S03 - Biodiversity Heritage Library: Strategies for Improving Research Efficiency and Delivering Biodiversity Data through Digital Library Collections

Session Type: Symposium
Full Title: S03 - Biodiversity Heritage Library: Strategies for Improving Research Efficiency and Delivering Biodiversity Data through Digital Library Collections
Short Title: BHL Stragegies for Efficiency and Delivery
Organizer(s): Carolyn Sheffield, Biodiversity Heritage Library, Smithsonian, Washington DC
Contributors: Constance Rinaldo
  Grace Costantino
  Siobhan Leachman

Unsolicited contributions considered? No


Biodiversity literature and archival collections serve as lynchpin data sources for understanding the vast specimen collections of natural history museums and botanical gardens by documenting specimen location data, the context in which they were collected, and generally serving as a treasured source of the knowledge that has already been gained from studying them. As an international consortium, the Biodiversity Heritage Library (BHL) participates in the larger biodiversity community as both a provider of rich, open access collections and a consumer of biodiversity data. BHL contains over 53 million pages of biodiversity literature and archives, including over 180 million instances of taxonomic names, along with species descriptions, traits, and other related data.

In addition to published literature, BHL has recently embarked on several initiatives to digitize field notes. Information found in biodiversity literature and field notes are crucial not just for identifying new species but also identifying which species to protect in conservation efforts, focusing those efforts based on historic distribution records, and learning from past extinctions. In fact, such literature and archival collections sometimes contain the only record of specimens that have been destroyed.

As a consumer of biodiversity data, BHL uses tools and services powered by Global Names Architecture (GNA) to make the taxonomic names in the pages of the literature searchable. These indexed names are then interlinked with the Encyclopedia of Life (EOL) and Global Biodiversity Information Facility (GBIF), connecting literature references with curated species profiles. BHL also consumes data thanks to the efforts of countless volunteers transcribing field notes, correcting OCR (optical character recognition), and assigning taxonomic tags.

Based on user studies in 2017, two clear priorities have been set for technical development in 2018. First is to launch full text searching, which will better enable extraction of specimen information as well as geographic locations and common names. Next is to enhance the extractability of unique data in field notes by incorporating crowdsourced transcriptions of handwritten notes to better enable indexing and searching. As BHL enhances available tools, specimen, trait, name and location data will be more accessible and easier to connect.

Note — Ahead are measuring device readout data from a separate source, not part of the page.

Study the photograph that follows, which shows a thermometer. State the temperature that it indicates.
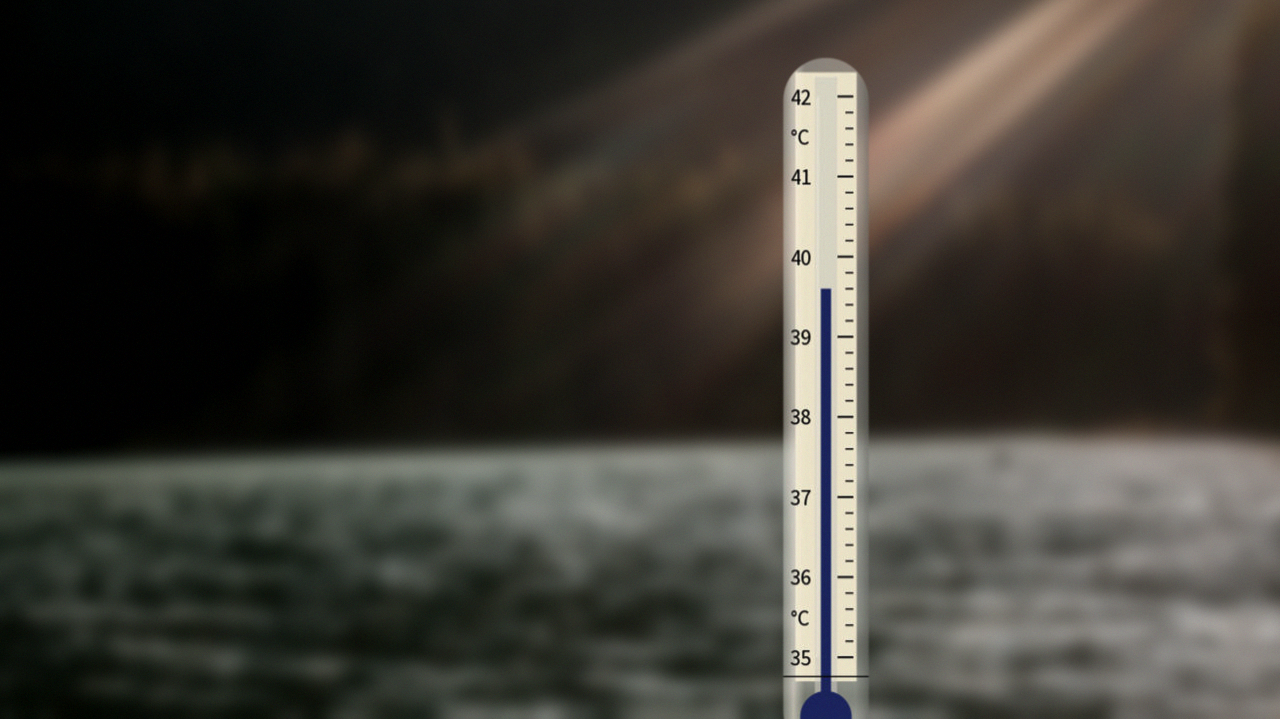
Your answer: 39.6 °C
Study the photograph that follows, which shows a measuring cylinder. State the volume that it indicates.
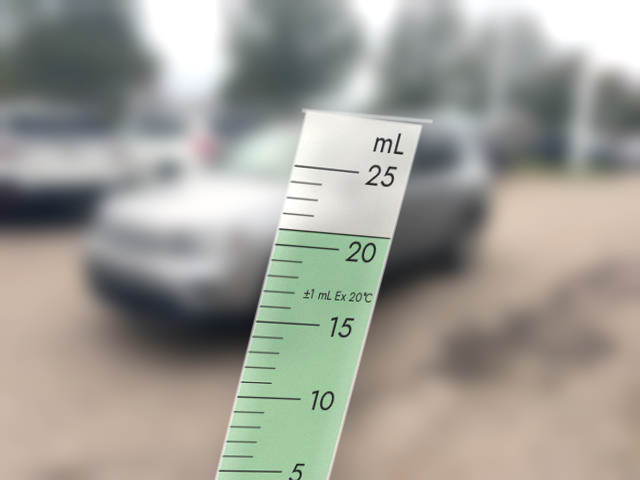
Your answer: 21 mL
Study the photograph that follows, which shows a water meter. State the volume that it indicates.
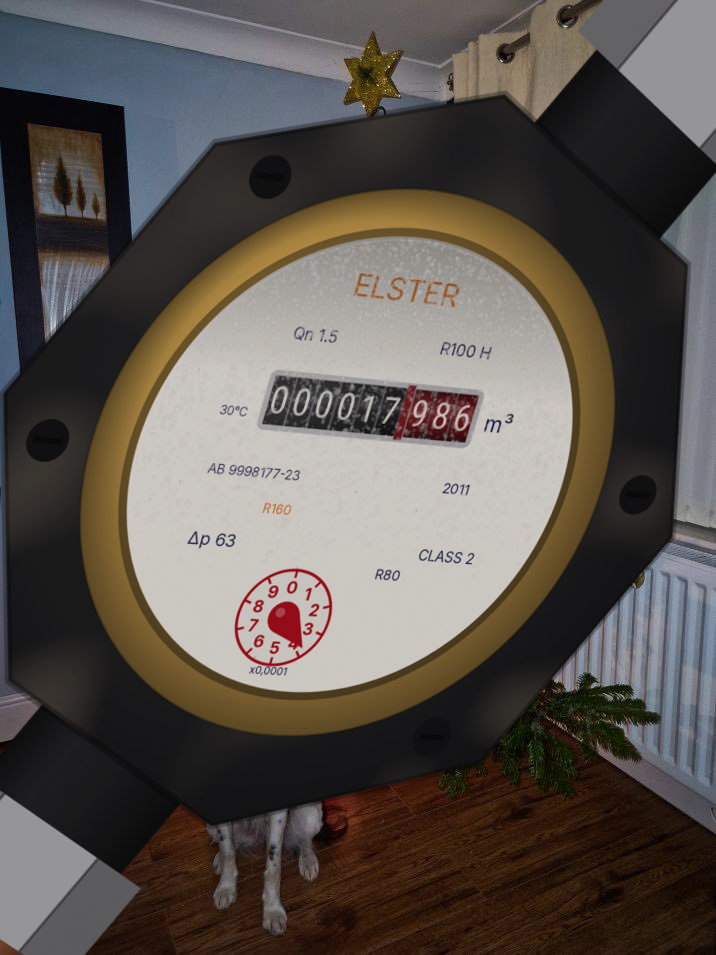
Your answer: 17.9863 m³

This session will cover BHL’s recent initiatives to digitize field notes; contributions of volunteers to link specimen records to literature and incorporate BHL data and collections into external systems; strategies to improve discoverability of field notes and other materials through crowdsourcing initiatives; and current goals, challenges, and approaches for our technical development priorities for improving research methodology.